* [WORK TO BE COMPLETED] Leaving out every line that comes before the one containing "17. Juni 2026", output the rest of the records exactly, the final line included.
+++ EXCERPTED RECORDS
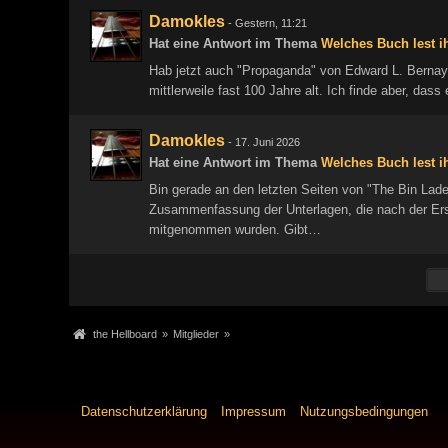
Damokles
-
Gestern, 11:21
Hat eine Antwort im Thema
Welches Buch lest ih
Hab jetzt auch "Propaganda" von Edward L. Bernay
mittlerweile fast 100 Jahre alt. Ich finde aber, da
Damokles
-
17. Juni 2026
Hat eine Antwort im Thema
Welches Buch lest ih
Bin gerade an den letzten Seiten von "The Bin Laden
Zusammenfassung der Unterlagen, die nach der E
mitgenommen wurden. Gibt…
the Hellboard
»
Mitglieder
»
Datenschutzerklärung
Impressum
Nutzungsbedingungen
++++++
* [FINAL ANSWER]
17. Juni 2026
Hat eine Antwort im Thema
Welches Buch lest ih
Bin gerade an den letzten Seiten von "The Bin Laden
Zusammenfassung der Unterlagen, die nach der E
mitgenommen wurden. Gibt…
the Hellboard
»
Mitglieder
»
Datenschutzerklärung
Impressum
Nutzungsbedingungen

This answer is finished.